## Directions for this task
Rewrite the passage of the legal excerpt between "The decision also" and "claimant may have.", inclusive, changing "good cause" to "sufficient cause".
====== Source extract
The decision also stated that ALJ Sloan "considered the factors set forth in 20 CFR 404.957(b)(2) and 416.1457(b)(2) and finds that there is no good cause for the claimant's failure to appear at the time and place of hearing." Id. The cited regulations require the ALJ, in determining good cause, to "consider any physical, mental, educational, or linguistic limitations" the claimant may have.

On May 3, 2016, Mr. Smith requested review of the dismissal. Dkt. 12-1 at 51, 177. Mr. Smith appears to have obtained counsel around that time. Dkt. 12-1 at 180 (letter from LAW Advocates to Appeals Council dated June 13, 2016). In a declaration dated September 26, 2016, Mr. Smith stated that he was "inpatient" at UAMS Medical Center in Little Rock, Arkansas, in October 2014 and asked the Administration for an extension so he could provide medical records that he expected to receive in mid-October. Dkt. 12-1 at 174-75.

On February 16, 2017, the Appeals Council issued a letter stating it had considered Mr. Smith's September declaration, but denied his request for review. Dkt. 5-1 at 26-27. On April 25, Mr. Smith's counsel requested the denial of review be vacated, submitting evidence that the Highland Avenue address was a homeless shelter, and on May 19, counsel filed medical records from 2014 supporting Mr. Smith's contention that he did not receive hearing notices. Dkt. 12 at 4.
============
====== Record set
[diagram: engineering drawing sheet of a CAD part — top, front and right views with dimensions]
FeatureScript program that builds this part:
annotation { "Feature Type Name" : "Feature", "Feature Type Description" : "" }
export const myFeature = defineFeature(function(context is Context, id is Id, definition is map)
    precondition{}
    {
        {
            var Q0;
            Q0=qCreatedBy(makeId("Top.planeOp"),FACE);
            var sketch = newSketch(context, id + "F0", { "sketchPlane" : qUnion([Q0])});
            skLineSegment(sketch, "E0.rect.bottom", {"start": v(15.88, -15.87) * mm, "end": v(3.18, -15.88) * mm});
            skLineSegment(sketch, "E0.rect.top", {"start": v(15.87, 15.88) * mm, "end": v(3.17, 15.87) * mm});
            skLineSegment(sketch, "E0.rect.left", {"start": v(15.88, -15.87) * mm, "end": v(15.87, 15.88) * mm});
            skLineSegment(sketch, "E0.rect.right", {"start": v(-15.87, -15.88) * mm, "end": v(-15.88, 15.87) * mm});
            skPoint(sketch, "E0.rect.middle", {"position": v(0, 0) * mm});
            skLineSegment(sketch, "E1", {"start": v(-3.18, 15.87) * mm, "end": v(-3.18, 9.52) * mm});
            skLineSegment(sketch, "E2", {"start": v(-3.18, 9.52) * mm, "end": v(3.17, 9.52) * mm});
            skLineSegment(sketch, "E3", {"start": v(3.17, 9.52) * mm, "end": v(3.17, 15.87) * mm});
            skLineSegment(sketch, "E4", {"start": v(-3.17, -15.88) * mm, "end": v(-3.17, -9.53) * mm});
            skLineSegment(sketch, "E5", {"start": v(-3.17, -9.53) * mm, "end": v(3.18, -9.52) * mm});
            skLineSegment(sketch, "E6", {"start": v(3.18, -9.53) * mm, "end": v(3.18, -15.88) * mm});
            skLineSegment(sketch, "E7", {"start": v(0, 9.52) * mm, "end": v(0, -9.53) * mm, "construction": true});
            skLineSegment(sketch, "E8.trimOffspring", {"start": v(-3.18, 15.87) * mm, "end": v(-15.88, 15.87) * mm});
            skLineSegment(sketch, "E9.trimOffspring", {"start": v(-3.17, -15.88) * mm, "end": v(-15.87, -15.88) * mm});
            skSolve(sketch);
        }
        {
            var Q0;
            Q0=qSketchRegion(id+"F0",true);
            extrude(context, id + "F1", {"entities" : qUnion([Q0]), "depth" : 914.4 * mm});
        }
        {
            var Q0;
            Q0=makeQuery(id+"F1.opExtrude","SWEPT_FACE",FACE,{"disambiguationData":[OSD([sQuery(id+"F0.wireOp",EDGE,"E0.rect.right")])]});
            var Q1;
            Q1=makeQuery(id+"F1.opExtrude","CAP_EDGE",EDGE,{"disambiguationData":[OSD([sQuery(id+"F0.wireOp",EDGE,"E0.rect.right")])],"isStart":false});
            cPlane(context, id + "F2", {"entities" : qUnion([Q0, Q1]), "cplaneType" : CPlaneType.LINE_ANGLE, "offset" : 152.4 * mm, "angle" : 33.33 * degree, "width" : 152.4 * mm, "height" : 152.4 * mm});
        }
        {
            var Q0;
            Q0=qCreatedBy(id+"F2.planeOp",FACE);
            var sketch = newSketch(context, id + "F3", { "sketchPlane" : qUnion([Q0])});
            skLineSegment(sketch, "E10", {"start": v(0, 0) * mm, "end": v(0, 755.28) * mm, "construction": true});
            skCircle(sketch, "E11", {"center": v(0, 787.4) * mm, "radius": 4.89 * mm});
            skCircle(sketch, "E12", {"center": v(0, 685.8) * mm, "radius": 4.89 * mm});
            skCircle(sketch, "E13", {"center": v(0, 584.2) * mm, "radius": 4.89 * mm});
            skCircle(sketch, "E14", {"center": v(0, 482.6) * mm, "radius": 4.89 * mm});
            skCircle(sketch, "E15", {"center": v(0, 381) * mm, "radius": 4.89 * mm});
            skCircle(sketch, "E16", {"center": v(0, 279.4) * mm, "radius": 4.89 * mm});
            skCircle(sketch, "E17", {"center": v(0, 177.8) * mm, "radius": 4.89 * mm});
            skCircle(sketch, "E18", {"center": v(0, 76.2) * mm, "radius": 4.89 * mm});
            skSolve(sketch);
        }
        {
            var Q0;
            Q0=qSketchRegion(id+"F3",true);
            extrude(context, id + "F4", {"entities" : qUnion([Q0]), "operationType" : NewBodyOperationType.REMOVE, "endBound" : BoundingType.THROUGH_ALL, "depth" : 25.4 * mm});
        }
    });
============
## Your response
The decision also stated that ALJ Sloan "considered the factors set forth in 20 CFR 404.957(b)(2) and 416.1457(b)(2) and finds that there is no sufficient cause for the claimant's failure to appear at the time and place of hearing." Id. The cited regulations require the ALJ, in determining sufficient cause, to "consider any physical, mental, educational, or linguistic limitations" the claimant may have.